Text provided →

——————

BUDAPEST, Hungary - The evidence against a 97-year-old former Canadian citizen
accused of abusing Jews and helping deport thousands during
the Holocaust is much stronger than a similar case last year
that ended in a high-profile acquittal, experts say.
Hungarian Laszlo Csatary's role as a police officer and chief of an internment
camp from where 12,000 Jews were deported to their deaths
in Auschwitz and other Nazi death camps is amply documented
and there are strong witness statements about his brutality,
they said.
Authorities charged Csatary last week
with "unlawful torture of human beings," accusing him of being present in 1944 when trains bound for death camps were
loaded and sent on their way, regularly using a dog whip
to strike detainees and in one case refusing to cut holes
in a train car to allow people to breathe. He faces a maximum
sentence of life in prison.
"He ruled over life and
death," said Adam Gellert, an expert in international criminal law who has been researching
the Csatary case. "He deported people who were supposed to be spared and committed a series of sadistic
acts."

——————

Given data →
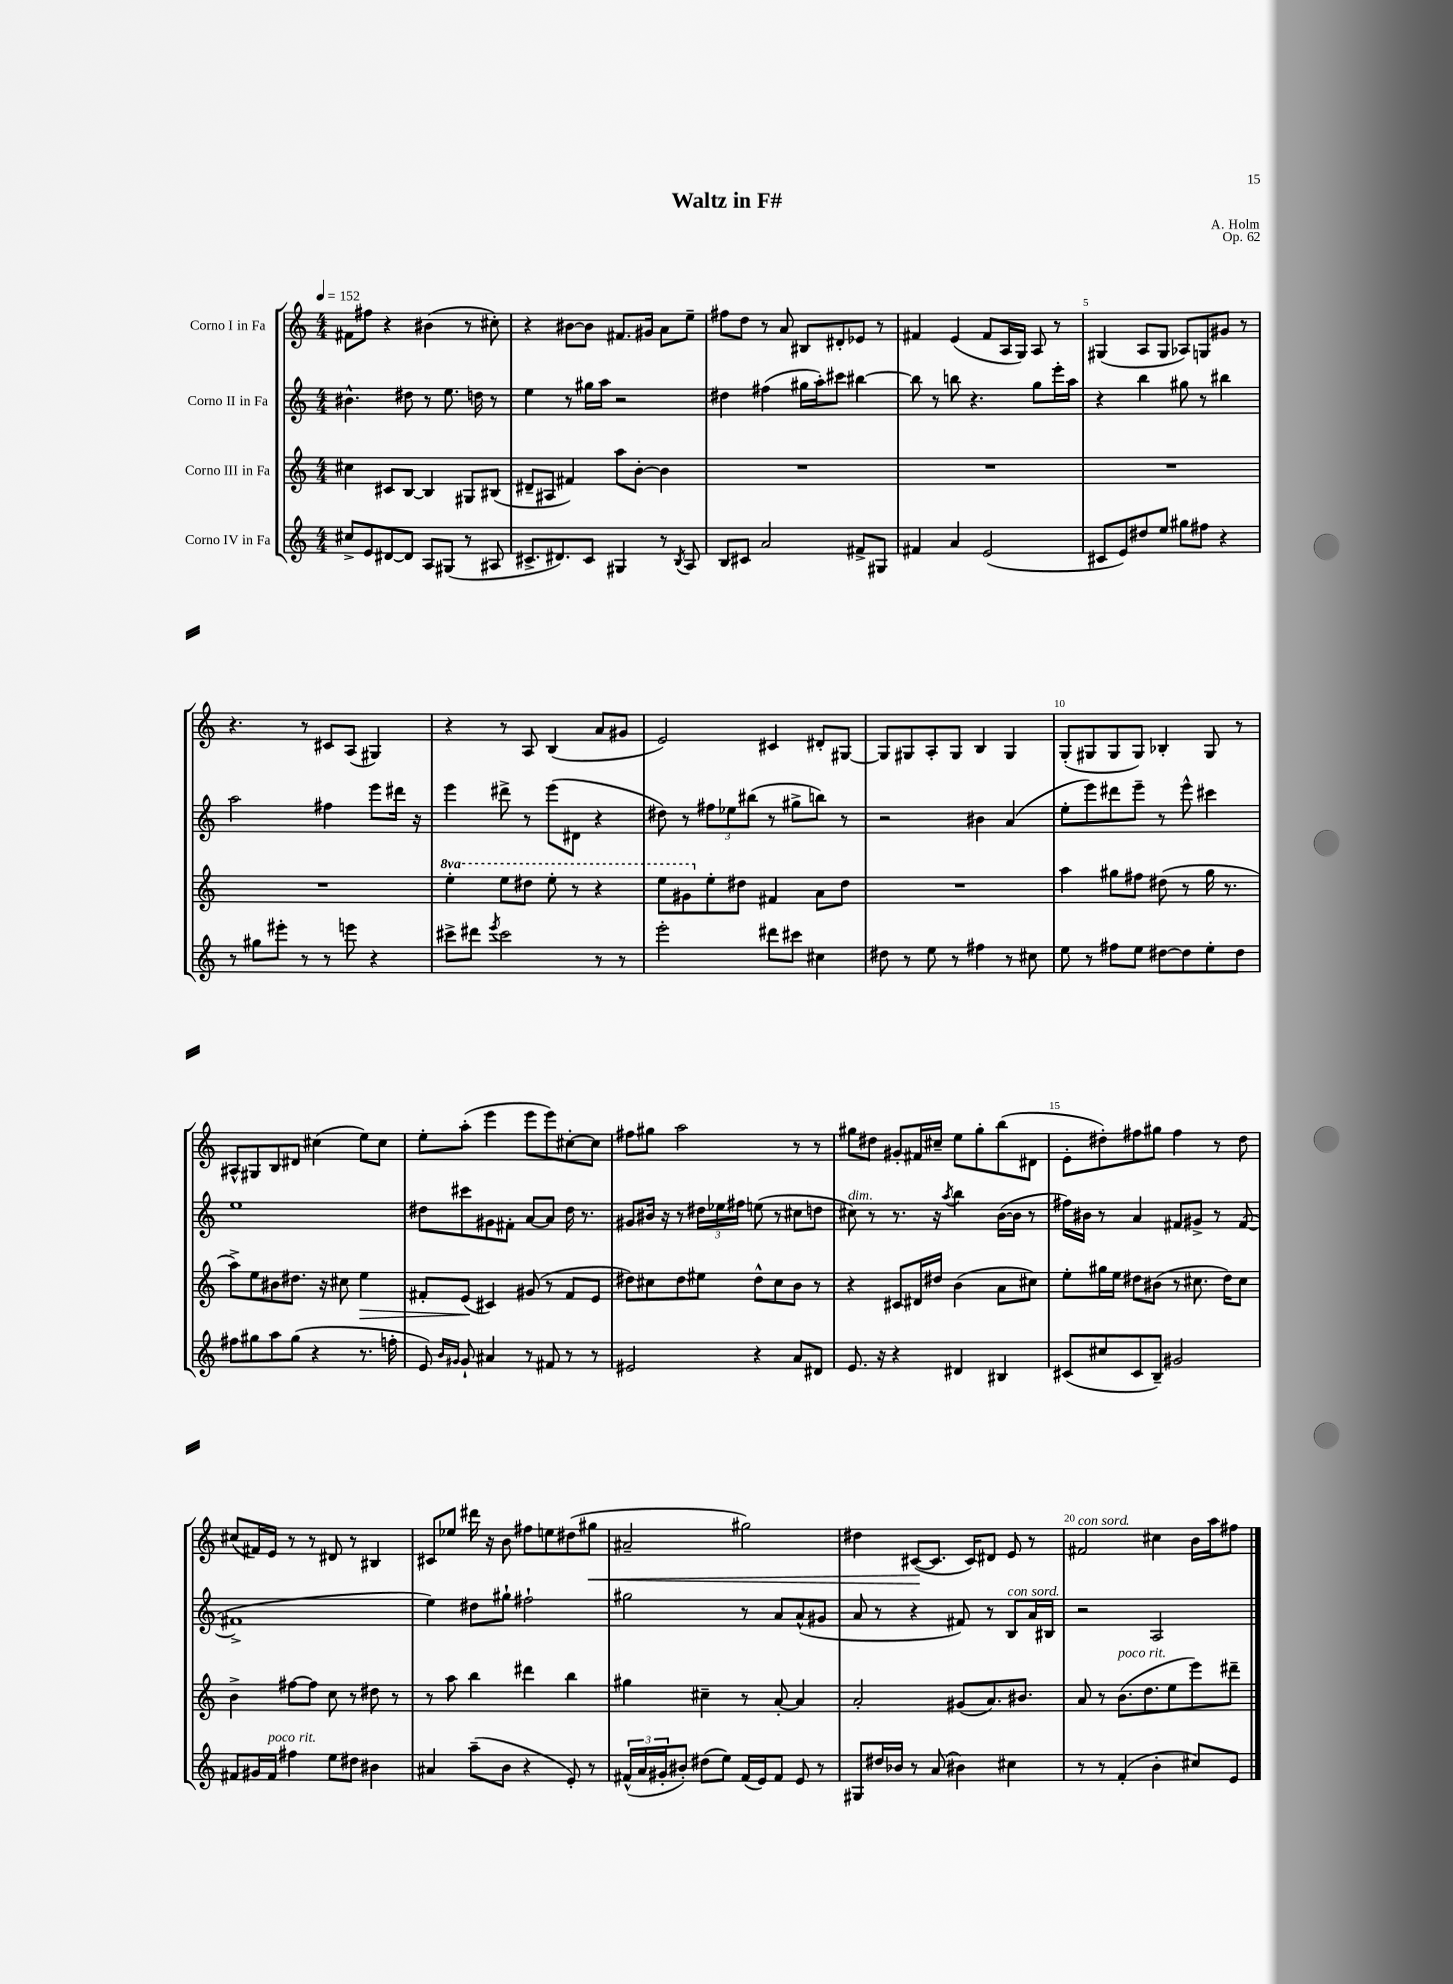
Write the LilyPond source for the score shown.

——————

Copy the Csatary article starting at "Hungarian Laszlo Csatary's" and ending after "life in prison.", changing "dog whip" to "leather whip". The lines have nothing to do with the article.

Hungarian Laszlo Csatary's role as a police officer and chief of an internment
camp from where 12,000 Jews were deported to their deaths
in Auschwitz and other Nazi death camps is amply documented
and there are strong witness statements about his brutality,
they said.
Authorities charged Csatary last week
with "unlawful torture of human beings," accusing him of being present in 1944 when trains bound for death camps were
loaded and sent on their way, regularly using a leather whip
to strike detainees and in one case refusing to cut holes
in a train car to allow people to breathe. He faces a maximum
sentence of life in prison.